La scoperta del corpo
Bambina di 11 anni forse uccisa da un pedofilo segnalato per 5 casi precedenti, rivolta in Francia. Macron non si scusa
La Francia è sotto choc per Lyhanna, bambina di 11 anni scomparsa dal 29 maggio e uccisa, probabilmente da un pedofilo noto alle autorità almeno dal 2017. Un corpo, identificato come probabilmente quello della studentessa che frequentava la scuola media, è stato ritrovato ieri in un silo agricolo abbandonato vicino al villaggio di Puycasquier, nel dipartimento del Gers. “In attesa delle conclusioni delle indagini, non si possono menzionare eventuali responsabilità e tanto meno eventuali sanzioni future”, hanno precisato il procuratore di Auch, i procuratori generali e quelli della Repubblica. Ma il principale sospettato, Jérome Barella di 41 anni e padre di famiglia, è già stato posto in custodia cautelare, come scrive l’emittente Bfmtv. L’uomo, che lavorava nell’azienda agricola dove ieri è stato trovato il corpo che sarebbe di Lyhanna, è oggetto di numerose denunce e segnalazioni, in particolare per violenza sessuale e stupro, alcune archiavate. Mentre si attende entro le 18 un comunicato del tribunale di Agen, nel quale “verranno fornite informazioni”, l’indignazione cresce, sia nella politica quanto nella società civile che si appresta a scendere in piazza con lo slogan ‘Io sono Lyhanna’.
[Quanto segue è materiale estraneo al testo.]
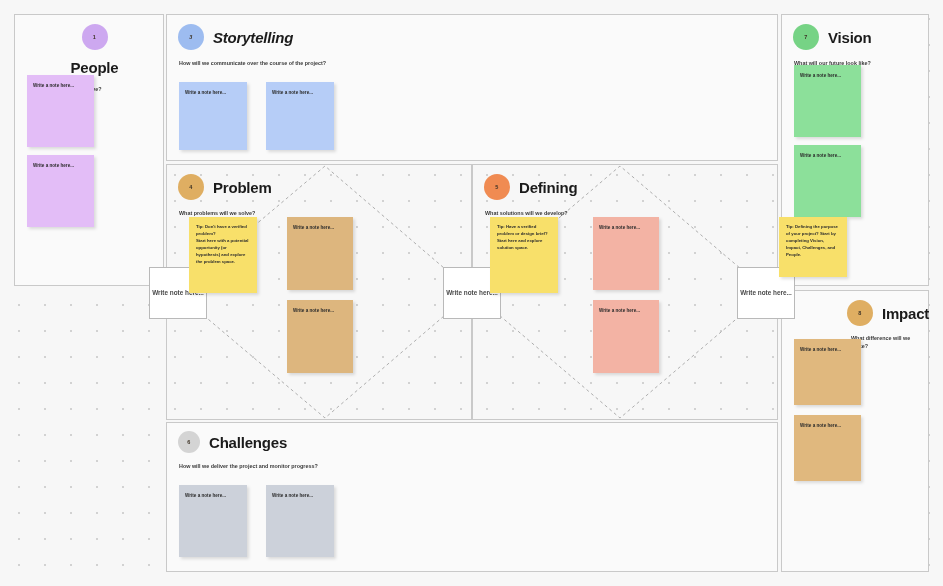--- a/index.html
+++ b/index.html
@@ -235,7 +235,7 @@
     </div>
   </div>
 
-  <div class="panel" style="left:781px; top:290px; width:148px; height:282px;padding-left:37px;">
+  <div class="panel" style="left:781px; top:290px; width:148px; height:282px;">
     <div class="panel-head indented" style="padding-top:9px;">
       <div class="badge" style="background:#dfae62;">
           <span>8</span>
Bambina uccisa dal pedofilo, Macron non si scusa ma esprime solidarietà alla famiglia
Il presidente francese Emmanuel Macron non si è scusato, per le inefficienze del sistema giudiziario, ma ha espresso “la solidarietà e l’affetto dell’intera nazione” alla famiglia e agli amici di Lyhanna. “Questo è un momento di riflessione, affetto, sostegno e pensiero”, ha aggiunto il capo dell’Eliseo. Parlando dal Montenegro, dove si è recato in visita ufficiale, Macron ha detto che è evidente che “c’è stato un malfunzionamento” e che “sono emerse delle falle, e queste devono essere chiarite. Le cose non sono andate come avrebbero dovuto, questo è ovvio. Ed è inaccettabile”. Macron ha aggiunto che “non possiamo guardare negli occhi la famiglia di Lyhanna e dire che tutto è andato bene”, ma “dobbiamo esaminare le responsabilità collettive, sistemiche e individuali”.
Con un post su ‘X’, Darmanin ha denunciato “le enormi e inaccettabili disfunzioni dei servizi statali” nella gestione delle denunce contro il sospettato nell’indagine sulla morte di Lyhanna. “Il nostro dovere è proteggere i bambini come priorità assoluta, come ho già richiesto fin dal mio arrivo al Ministero della Giustizia “, ha proseguito il ministro. Ll ministro della Giustizia ha invitato tutti i Procuratori Generali a una riunione di lavoro lunedì mattina alle 8:30 presso la Cancelleria.
Intanto vari gruppi e associazioni hanno indetto manifestazioni per lunedì partire dalle 19 davanti ai tribunali di Francia e al ministero della Giustizia. In piazza ci saranno tra gli altri Nous Toutes, il collettivo Enfantiste e la Fondazione delle Donne, che hanno diffuso un appello a manifestare con lo slogan “Io sono Lyhanna”. “Non possiamo più tollerare che i nostri figli vengano violentati da uomini noti al sistema giudiziario”, ha scritto la regista Andréa Bescond sul suo account Instagram
Destra all’attacco
Il presidente del Rassemblement National, Jordan Bardella, ha accusato lo Stato di aver “gravemente fallito”, aggiungendo in un post sui propri canali social che “il popolo francese esige giustizia”. Ha usato toni severi anche Bruno Retailleau, presidente dei Repubblicani: “Il nostro sistema giudiziario è un fallimento e va riformato radicalmente. Una società che non è più in grado nemmeno di proteggere i propri figli è una società i cui membri finiranno per rivoltarsi gli uni contro gli altri”.